Even then, however, it will largely help only the East Coast because fewer Amtrak lines serve the West, Reid added.
“I love maglev,” he said, referring to magnetic levitation, a system for high-speed trains that has long been talked about as a way to connect Los Angeles and Las Vegas.
Jacob Snow, Regional Transportation Commission of Southern Nevada general manager, said his vision for high-speed rail is shared by other Southwest transportation leaders. Now what’s needed, he said to Reid, is an “intermountain congressional caucus” to speed up the process.
But Reid rejected the idea.
“I gave up on caucuses,” he said. “I won’t be part of one coming out of the Senate.”
The difficulty of getting a caucus together was somewhat underscored by the failure of Nevada’s other U.S. senator, John Ensign, to show up for Tuesday’s forum.
At the end of the event, the discussion came back around to what Reid and the report said needed to be done: Unite leaders from the five Intermountain West states.
Brian Greenspun, a Brookings trustee and editor of the Las Vegas Sun, asked for a show of hands from those who felt “motivated” to do something toward creating the interstate group that both Reid and Brookings called for. About 100 hands went up.
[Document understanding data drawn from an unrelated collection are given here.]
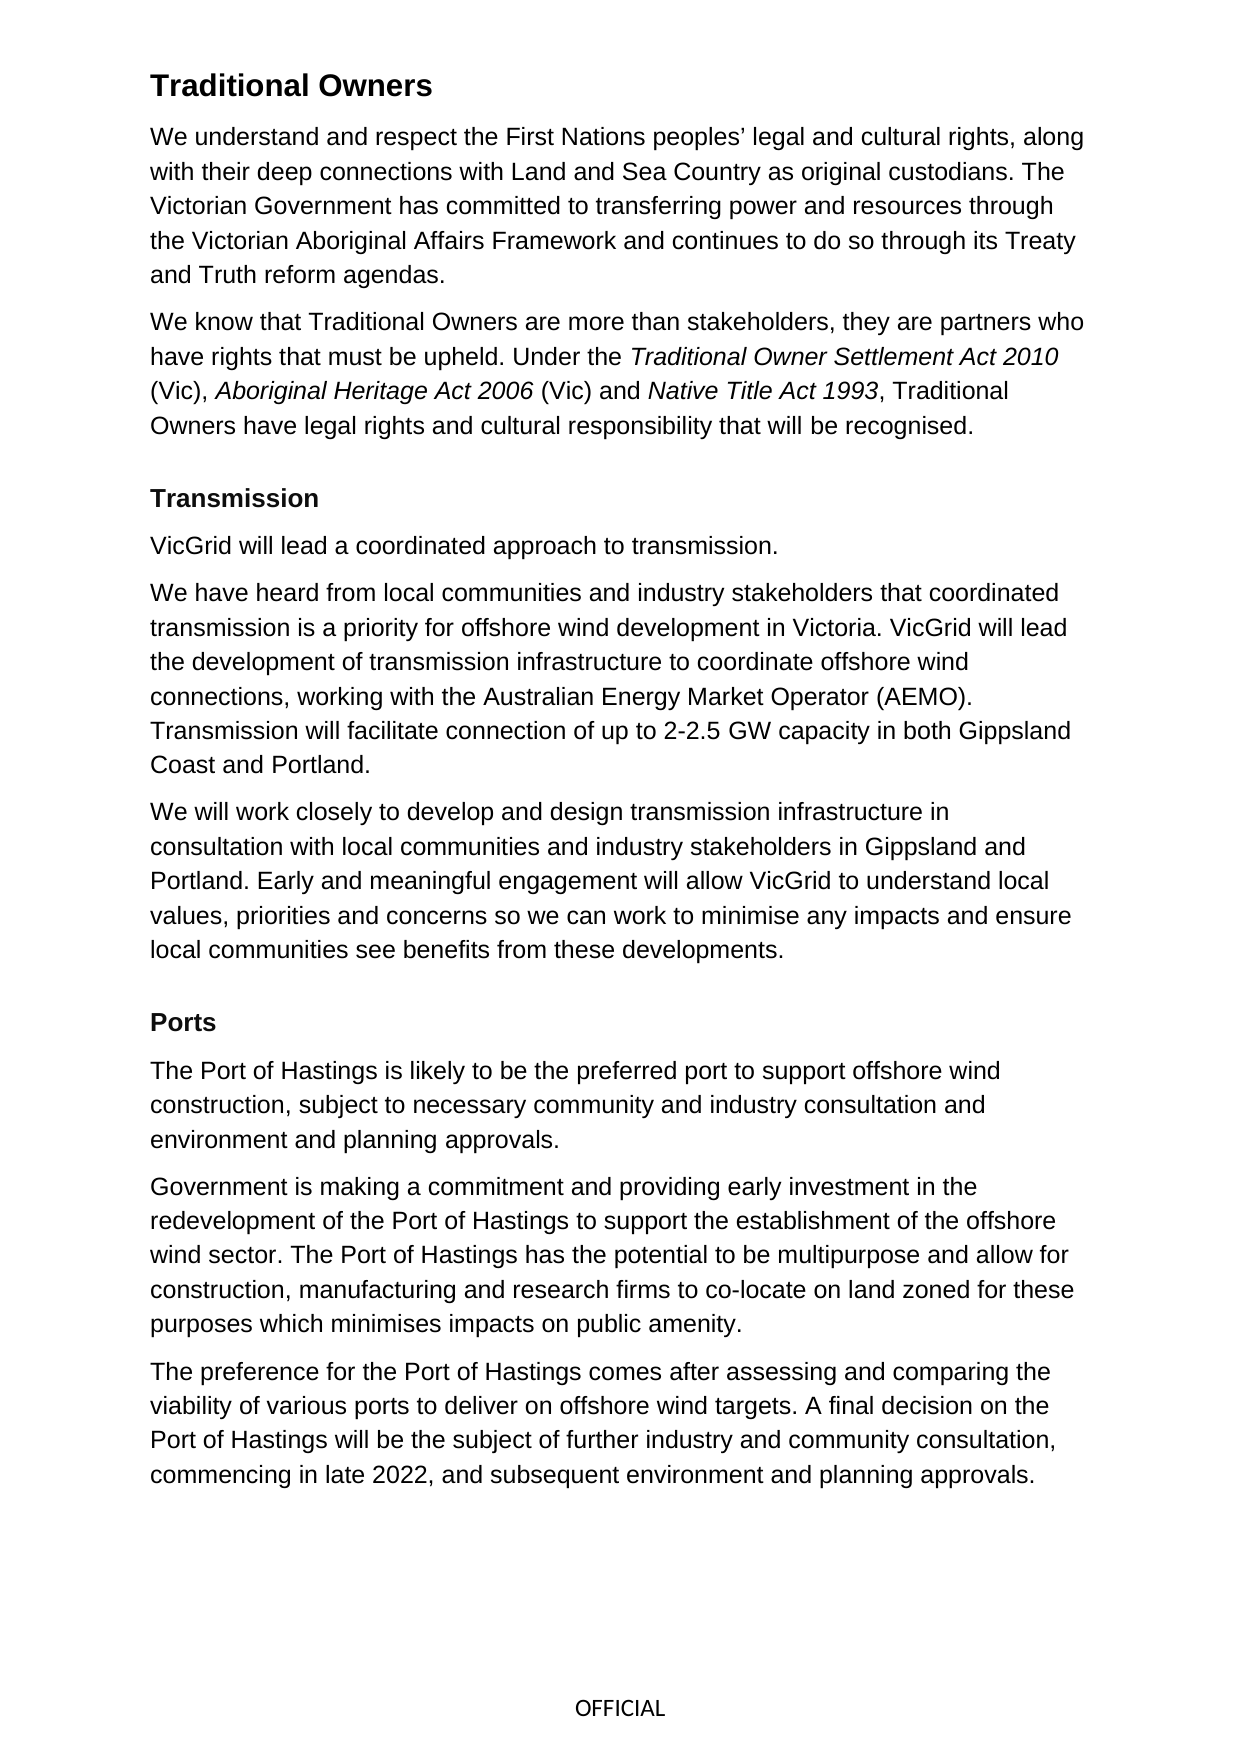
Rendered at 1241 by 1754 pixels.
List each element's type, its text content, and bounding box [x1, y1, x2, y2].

text We have heard from local communities and industry stakeholders that coordinated transmission is a priority for offshore wind development in Victoria. VicGrid will lead the development of transmission infrastructure to coordinate offshore wind connections, working with the Australian Energy Market Operator (AEMO). Transmission will facilitate connection of up to 2-2.5 GW capacity in both Gippsland Coast and Portland. [150, 578, 1090, 779]
subtitle Transmission [150, 483, 1090, 513]
text The Port of Hastings is likely to be the preferred port to support offshore wind construction, subject to necessary community and industry consultation and environment and planning approvals. [150, 1056, 1090, 1153]
text We understand and respect the First Nations peoples’ legal and cultural rights, along with their deep connections with Land and Sea Country as original custodians. The Victorian Government has committed to transferring power and resources through the Victorian Aboriginal Affairs Framework and continues to do so through its Treaty and Truth reform agendas. [150, 122, 1090, 289]
text VicGrid will lead a coordinated approach to transmission. [150, 531, 1090, 560]
text We know that Traditional Owners are more than stakeholders, they are partners who have rights that must be upheld. Under the Traditional Owner Settlement Act 2010 (Vic), Aboriginal Heritage Act 2006 (Vic) and Native Title Act 1993, Traditional Owners have legal rights and cultural responsibility that will be recognised. [150, 307, 1090, 439]
text Government is making a commitment and providing early investment in the redevelopment of the Port of Hastings to support the establishment of the offshore wind sector. The Port of Hastings has the potential to be multipurpose and allow for construction, manufacturing and research firms to co-locate on land zoned for these purposes which minimises impacts on public amenity. [150, 1172, 1090, 1338]
subtitle Ports [150, 1007, 1090, 1037]
text The preference for the Port of Hastings comes after assessing and comparing the viability of various ports to deliver on offshore wind targets. A final decision on the Port of Hastings will be the subject of further industry and community consultation, commencing in late 2022, and subsequent environment and planning approvals. [150, 1356, 1090, 1489]
subtitle Traditional Owners [150, 67, 1090, 103]
text We will work closely to develop and design transmission infrastructure in consultation with local communities and industry stakeholders in Gippsland and Portland. Early and meaningful engagement will allow VicGrid to understand local values, priorities and concerns so we can work to minimise any impacts and ensure local communities see benefits from these developments. [150, 797, 1090, 964]
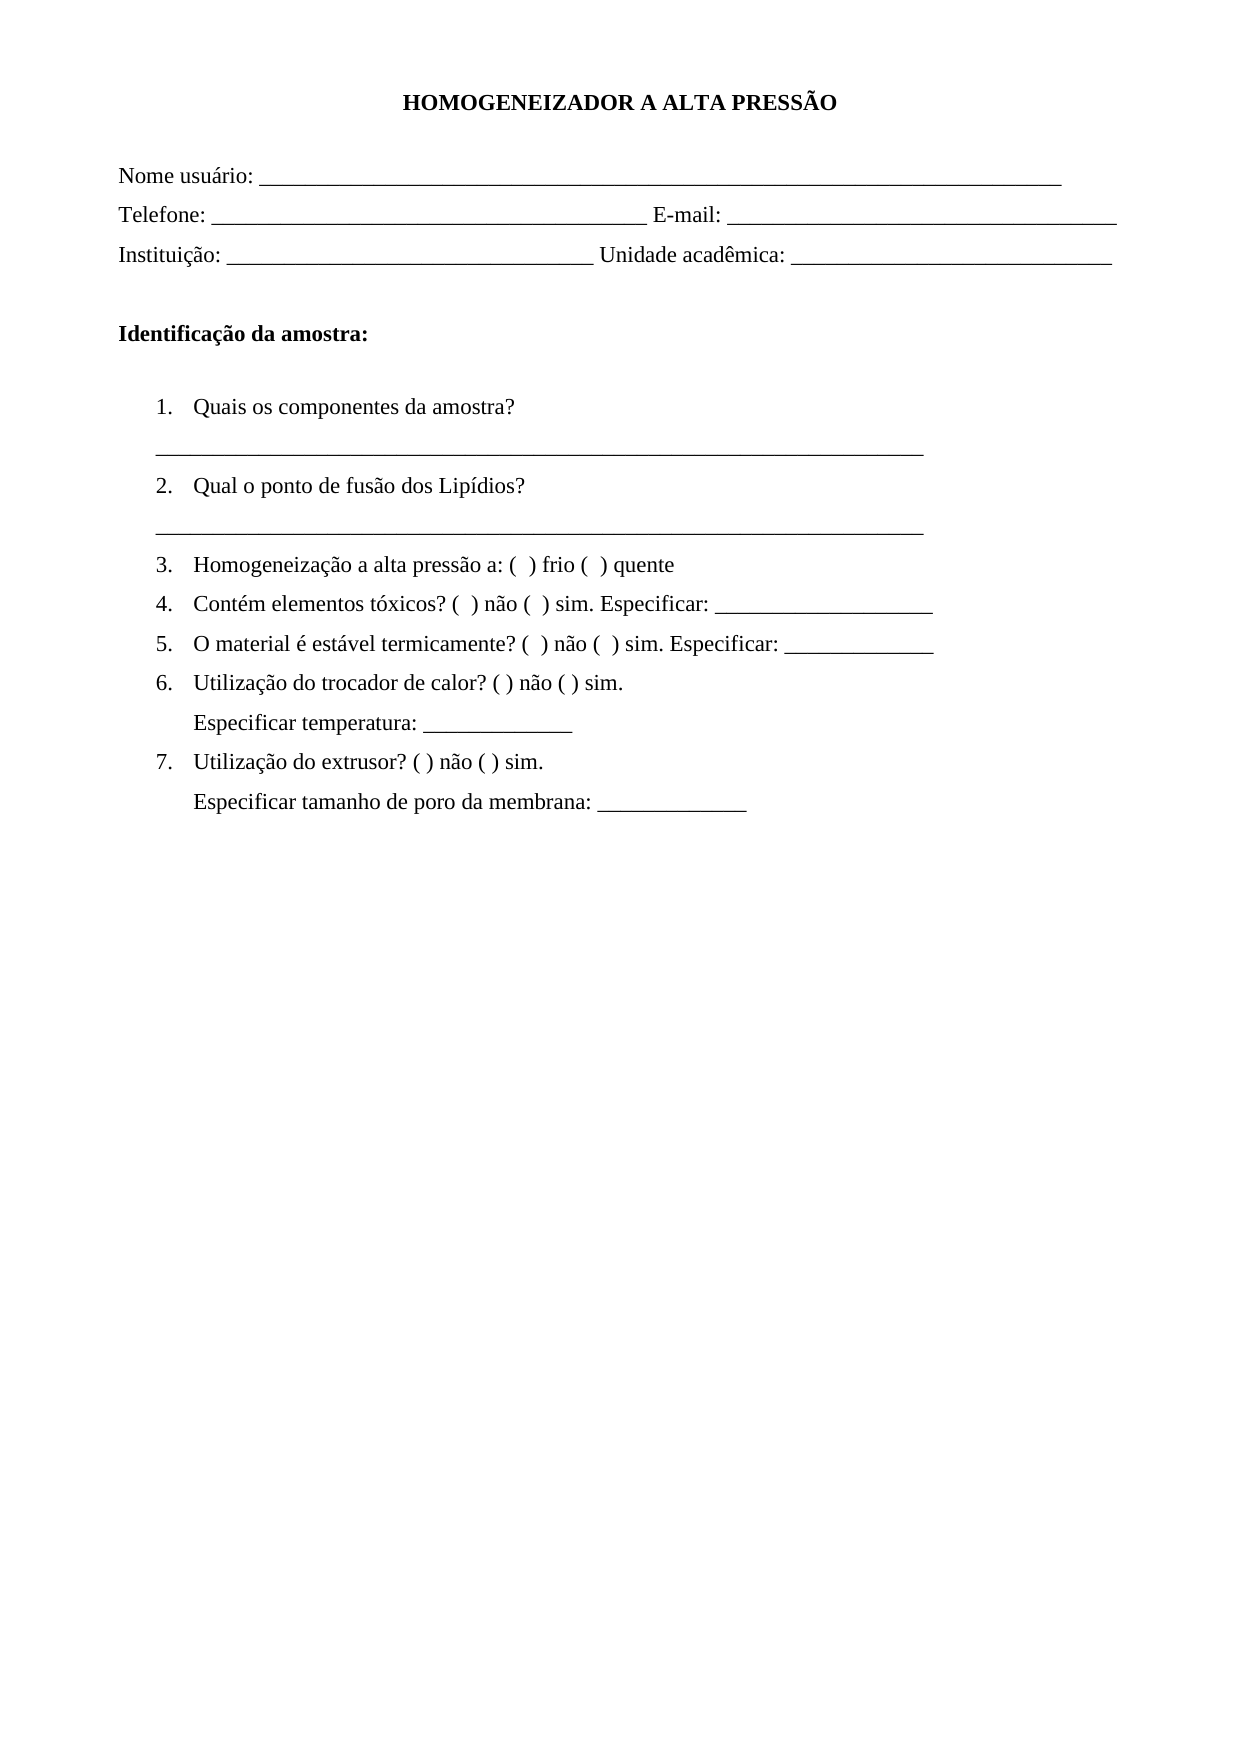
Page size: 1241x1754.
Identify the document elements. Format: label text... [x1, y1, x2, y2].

text ___________________________________________________________________ [156, 511, 1122, 538]
list Homogeneização a alta pressão a: ( ) frio ( ) quente [156, 551, 1122, 577]
text HOMOGENEIZADOR A ALTA PRESSÃO [118, 89, 1122, 115]
list Utilização do extrusor? ( ) não ( ) sim. [156, 748, 1122, 775]
text Instituição: ________________________________ Unidade acadêmica: ____________________________ [118, 241, 1122, 267]
list Qual o ponto de fusão dos Lipídios? [156, 472, 1122, 498]
text Nome usuário: ______________________________________________________________________ [118, 162, 1122, 188]
list Contém elementos tóxicos? ( ) não ( ) sim. Especificar: ___________________ [156, 590, 1122, 617]
list O material é estável termicamente? ( ) não ( ) sim. Especificar: _____________ [156, 630, 1122, 656]
text Telefone: ______________________________________ E-mail: __________________________________ [118, 201, 1122, 228]
list Utilização do trocador de calor? ( ) não ( ) sim. [156, 669, 1122, 696]
text Especificar temperatura: _____________ [193, 709, 1122, 735]
text ___________________________________________________________________ [156, 432, 1122, 459]
list Quais os componentes da amostra? [156, 393, 1122, 419]
text Identificação da amostra: [118, 320, 1122, 346]
text Especificar tamanho de poro da membrana: _____________ [193, 788, 1122, 814]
“People need to walk out of here with a different mind-set,” said Rory Reid, Clark County Commission chairman. “And not think about what they need to do or what their organization needs to do, but who they can join with and who their partners can be.”
Terry Murphy, a longtime political consultant, said the entire tone of Tuesday’s conversations was one of “we can do this.”
“Thought was beginning to take shape,” she said. “We have to start somewhere, and if we don’t start planning together now, 10 years from now we will wish that we had.”